Extracted text:
A lot of cars - maybe not your specifically, have rotors that cost $40 a piece plus or minus $10. Doing a brake job without replacing or at least refinishing rotors is backyard hack talk as new pads not happiest with typical condition of rotors after a couple of years of wear. Ontario roads for those that apply, is murder on rotors anyway so they're likely to be worn/scored/rotted to hell and if GM even warped, haha-GM jab, all of which will require replace/refinish for proper job. Refinish if you can, the expensive rotors, all else just toss and replace.

Why be a hack? We have enough of that going on in stock market, haha, and they cost themselves a lot more than full brake job at inflated prices, haha


----------



## Chad (Jan 30, 2011)

I agree lots of $ can be saved just by a little research and a quality owners manual. Rotors should be changed only when the surface is damaged scoring pited etc and no longer smooth and can't be saved by turning. Also when they they wear past their manufactures limits. Easy to check a rotor's thickness with a caliper. It was interesting about the discussion of oil changes, my car is a Jetta TDI (diesel) and here in Canada they recommend the oil change every 8,000 km in the states the exact same car is every 16,000 km. I would say you can save at least 75% or more if you are confident to maintain your vehicle by yourself instead of taking it to the "stealership" For example I changed 4 struts for a friend on a Nissan Maxima for $600 in parts after she was quoted over $2,000 from Kal tire. The money you can save will be more than enough for the tools you will need and you will not have to worry about being ripped of by some shady mechanic trust me I know. I am a licenced mechanic by trade.


----------



## Snuff_the_Rooster (Oct 26, 2012)

Instruction a: In the records, copy everything from the line containing "6-Lobe screwdriver socket T40" down to the line containing "Printing Methods", including both of those lines. Leave the pictures out of your copy.

Dataset records:
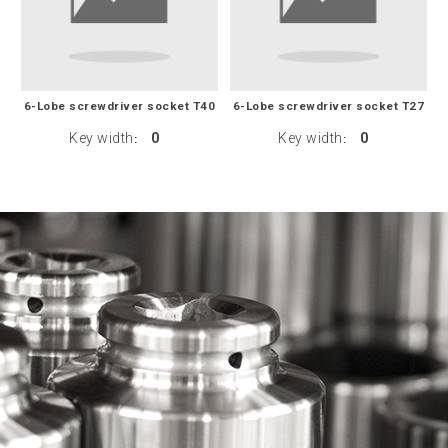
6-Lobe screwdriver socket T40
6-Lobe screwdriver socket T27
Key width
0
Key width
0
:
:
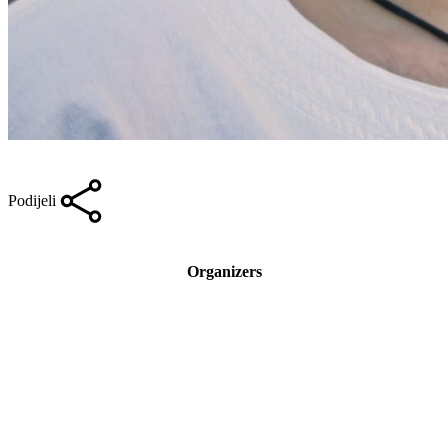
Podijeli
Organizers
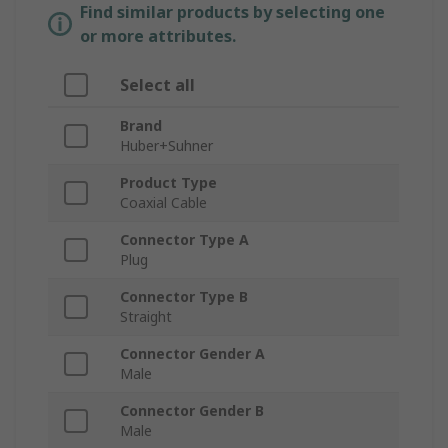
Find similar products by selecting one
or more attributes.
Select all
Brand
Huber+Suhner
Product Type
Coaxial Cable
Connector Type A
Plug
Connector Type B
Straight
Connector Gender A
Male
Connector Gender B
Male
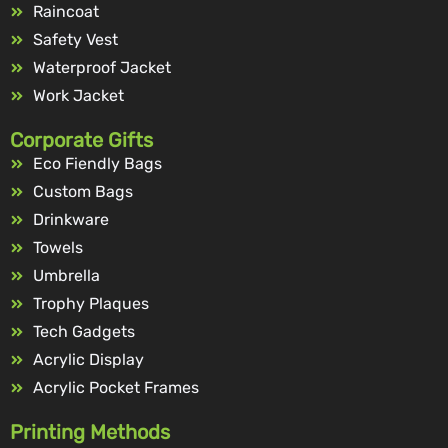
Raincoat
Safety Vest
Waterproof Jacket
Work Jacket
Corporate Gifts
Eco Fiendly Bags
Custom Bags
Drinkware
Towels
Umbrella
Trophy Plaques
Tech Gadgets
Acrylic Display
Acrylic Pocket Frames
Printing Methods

---

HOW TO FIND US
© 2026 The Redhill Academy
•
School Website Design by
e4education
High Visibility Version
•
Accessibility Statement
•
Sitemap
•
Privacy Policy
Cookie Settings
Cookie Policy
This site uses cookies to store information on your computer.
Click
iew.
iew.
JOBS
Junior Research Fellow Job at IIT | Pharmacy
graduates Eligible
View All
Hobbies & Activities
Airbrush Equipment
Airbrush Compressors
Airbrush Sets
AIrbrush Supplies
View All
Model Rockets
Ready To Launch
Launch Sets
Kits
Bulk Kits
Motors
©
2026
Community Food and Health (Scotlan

Instruction b: Reproduce the forum thread on brake jobs and car maintenance word for word, in full.

Task answer a:
6-Lobe screwdriver socket T40
6-Lobe screwdriver socket T27
Key width
0
Key width
0
:
:
Podijeli
Organizers
Find similar products by selecting one
or more attributes.
Select all
Brand
Huber+Suhner
Product Type
Coaxial Cable
Connector Type A
Plug
Connector Type B
Straight
Connector Gender A
Male
Connector Gender B
Male
Raincoat
Safety Vest
Waterproof Jacket
Work Jacket
Corporate Gifts
Eco Fiendly Bags
Custom Bags
Drinkware
Towels
Umbrella
Trophy Plaques
Tech Gadgets
Acrylic Display
Acrylic Pocket Frames
Printing Methods

Task answer b:
A lot of cars - maybe not your specifically, have rotors that cost $40 a piece plus or minus $10. Doing a brake job without replacing or at least refinishing rotors is backyard hack talk as new pads not happiest with typical condition of rotors after a couple of years of wear. Ontario roads for those that apply, is murder on rotors anyway so they're likely to be worn/scored/rotted to hell and if GM even warped, haha-GM jab, all of which will require replace/refinish for proper job. Refinish if you can, the expensive rotors, all else just toss and replace.

Why be a hack? We have enough of that going on in stock market, haha, and they cost themselves a lot more than full brake job at inflated prices, haha


----------



## Chad (Jan 30, 2011)

I agree lots of $ can be saved just by a little research and a quality owners manual. Rotors should be changed only when the surface is damaged scoring pited etc and no longer smooth and can't be saved by turning. Also when they they wear past their manufactures limits. Easy to check a rotor's thickness with a caliper. It was interesting about the discussion of oil changes, my car is a Jetta TDI (diesel) and here in Canada they recommend the oil change every 8,000 km in the states the exact same car is every 16,000 km. I would say you can save at least 75% or more if you are confident to maintain your vehicle by yourself instead of taking it to the "stealership" For example I changed 4 struts for a friend on a Nissan Maxima for $600 in parts after she was quoted over $2,000 from Kal tire. The money you can save will be more than enough for the tools you will need and you will not have to worry about being ripped of by some shady mechanic trust me I know. I am a licenced mechanic by trade.


----------



## Snuff_the_Rooster (Oct 26, 2012)